All of the data below is to be repeated exactly, except for the pictures.

━━ DATASET CONTENT ━━

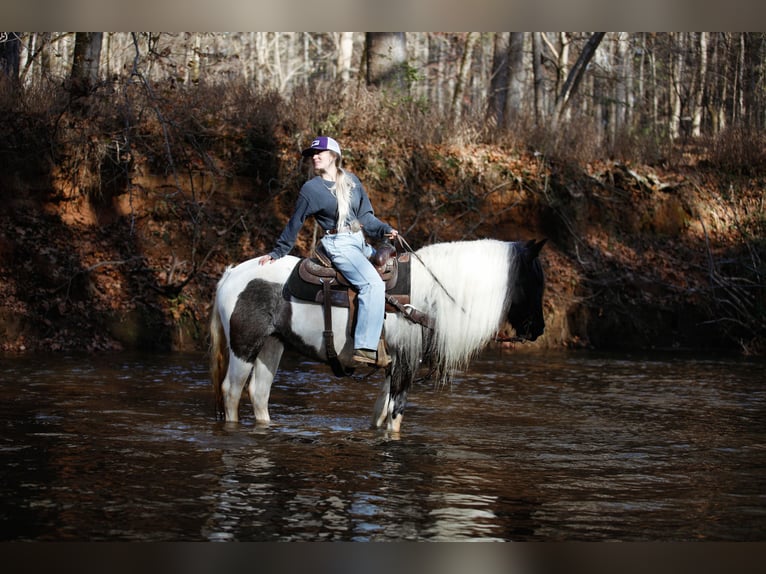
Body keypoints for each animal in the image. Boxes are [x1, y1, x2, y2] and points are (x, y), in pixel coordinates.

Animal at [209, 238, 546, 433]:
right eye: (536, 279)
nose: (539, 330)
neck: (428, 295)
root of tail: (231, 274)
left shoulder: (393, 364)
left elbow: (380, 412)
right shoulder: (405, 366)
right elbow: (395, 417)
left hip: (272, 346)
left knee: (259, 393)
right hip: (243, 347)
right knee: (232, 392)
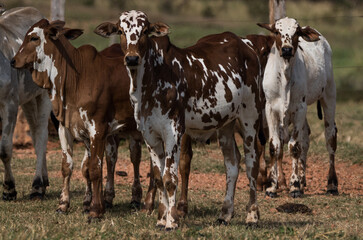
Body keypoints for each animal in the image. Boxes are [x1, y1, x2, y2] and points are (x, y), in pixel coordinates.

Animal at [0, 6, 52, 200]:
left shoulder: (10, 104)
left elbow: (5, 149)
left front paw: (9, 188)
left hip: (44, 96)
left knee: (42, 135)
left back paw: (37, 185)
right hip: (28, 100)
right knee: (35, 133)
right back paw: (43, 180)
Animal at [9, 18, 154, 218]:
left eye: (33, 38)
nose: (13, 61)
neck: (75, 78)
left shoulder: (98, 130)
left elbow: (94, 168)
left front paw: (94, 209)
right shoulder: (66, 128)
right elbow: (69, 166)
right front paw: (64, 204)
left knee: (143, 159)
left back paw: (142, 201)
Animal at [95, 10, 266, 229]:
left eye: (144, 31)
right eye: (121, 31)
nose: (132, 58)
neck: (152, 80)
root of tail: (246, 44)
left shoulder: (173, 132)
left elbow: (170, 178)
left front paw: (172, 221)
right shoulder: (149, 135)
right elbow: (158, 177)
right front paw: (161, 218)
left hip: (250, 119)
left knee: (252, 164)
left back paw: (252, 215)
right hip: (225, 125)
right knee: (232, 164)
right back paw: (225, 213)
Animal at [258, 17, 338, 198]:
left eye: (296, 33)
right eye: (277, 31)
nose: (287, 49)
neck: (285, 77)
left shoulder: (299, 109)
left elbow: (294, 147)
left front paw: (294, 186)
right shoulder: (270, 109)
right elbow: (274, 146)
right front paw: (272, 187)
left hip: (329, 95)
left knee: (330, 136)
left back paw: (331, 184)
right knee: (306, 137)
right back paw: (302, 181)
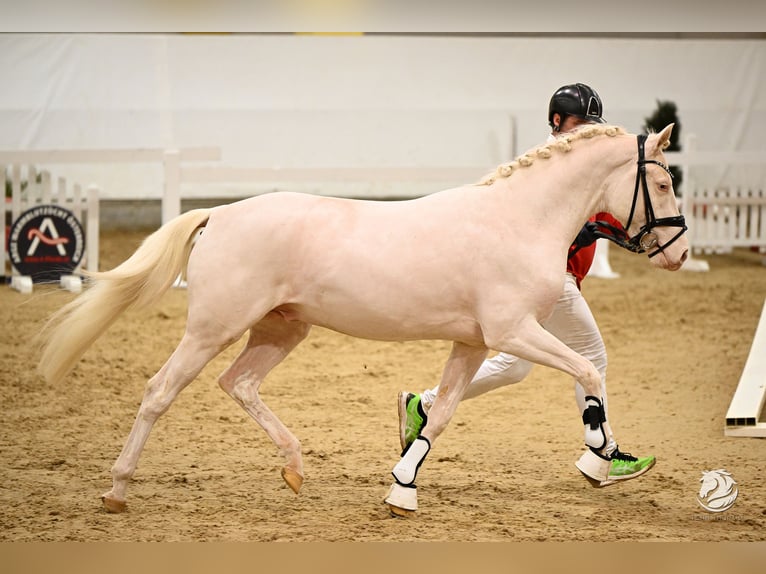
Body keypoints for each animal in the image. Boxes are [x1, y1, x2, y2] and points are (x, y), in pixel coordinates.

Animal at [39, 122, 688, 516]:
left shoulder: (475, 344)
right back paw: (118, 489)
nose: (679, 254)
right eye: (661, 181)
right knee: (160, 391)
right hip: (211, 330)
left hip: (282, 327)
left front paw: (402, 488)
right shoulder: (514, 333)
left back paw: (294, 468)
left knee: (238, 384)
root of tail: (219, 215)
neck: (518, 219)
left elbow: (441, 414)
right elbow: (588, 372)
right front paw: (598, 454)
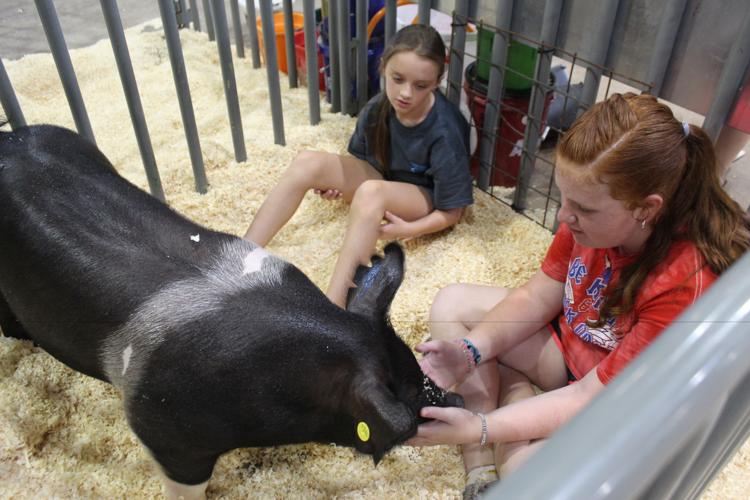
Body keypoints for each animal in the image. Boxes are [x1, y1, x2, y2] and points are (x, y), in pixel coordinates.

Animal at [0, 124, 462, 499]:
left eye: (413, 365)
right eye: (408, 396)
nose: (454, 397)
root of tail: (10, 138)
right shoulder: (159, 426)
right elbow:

━━━

**EXERCISE ANSWER**
Body keypoints for each animal in the image. Boxes are [x1, y1, x2, y2] and points are (x, y), in pixel coordinates.

Animal at [209, 238, 546, 433]:
right eye: (536, 279)
nose: (539, 330)
neck: (428, 295)
root of tail: (231, 274)
left shoulder: (393, 364)
left elbow: (380, 412)
right shoulder: (405, 366)
right elbow: (395, 417)
left hip: (272, 346)
left knee: (259, 393)
right hip: (243, 347)
right knee: (232, 392)
Body keypoints for each animal in the image. Boxes are [x1, y1, x2, y2] and points are (x, y), in pixel coordinates.

Animal at [0, 6, 52, 200]:
left shoulder: (10, 104)
left elbow: (5, 149)
left front paw: (9, 188)
left hip: (44, 96)
left knee: (42, 135)
left back paw: (37, 185)
right hip: (28, 100)
right knee: (35, 133)
right back paw: (43, 180)
Animal at [9, 18, 154, 218]:
left eye: (33, 38)
nose: (13, 61)
neck: (75, 78)
left shoulder: (98, 130)
left elbow: (94, 168)
left front paw: (94, 209)
right shoulder: (66, 128)
right elbow: (69, 166)
right front paw: (64, 204)
left knee: (143, 159)
left back paw: (142, 201)
Animal at [95, 10, 266, 229]:
left eye: (144, 31)
right eye: (121, 31)
nose: (132, 58)
neck: (152, 80)
root of tail: (246, 44)
left shoulder: (173, 132)
left elbow: (170, 178)
left front paw: (172, 221)
right shoulder: (149, 135)
right elbow: (158, 177)
right front paw: (161, 218)
left hip: (250, 119)
left knee: (252, 164)
left back paw: (252, 215)
right hip: (225, 125)
right knee: (232, 164)
right back paw: (225, 213)
Animal at [258, 17, 338, 198]:
left eye: (296, 33)
right eye: (277, 31)
nose: (287, 49)
neck: (285, 77)
left shoulder: (299, 109)
left elbow: (294, 147)
left front paw: (294, 186)
right shoulder: (270, 109)
right elbow: (274, 146)
right front paw: (272, 187)
left hip: (329, 95)
left knee: (330, 136)
left back paw: (331, 184)
right knee: (306, 137)
right back paw: (302, 181)
Body keypoints for each animal in the image. Boxes are [x1, y1, x2, y2] and points are (x, y), in pixel coordinates.

Animal at [39, 122, 688, 516]:
left shoulder: (475, 344)
right back paw: (118, 489)
nose: (679, 254)
right eye: (661, 181)
right knee: (160, 391)
right hip: (211, 330)
left hip: (282, 327)
left front paw: (402, 488)
right shoulder: (514, 333)
left back paw: (294, 468)
left knee: (238, 384)
root of tail: (219, 215)
neck: (518, 219)
left elbow: (441, 414)
right elbow: (588, 372)
right front paw: (598, 454)
Body keypoints for each animal in the image. Boxes are [x1, y1, x2, y2] and points are (x, y), in pixel coordinates.

Animal at [0, 124, 462, 499]:
left eye: (413, 365)
right eye: (408, 396)
nose: (454, 397)
root of tail: (10, 138)
right shoulder: (159, 426)
right elbow:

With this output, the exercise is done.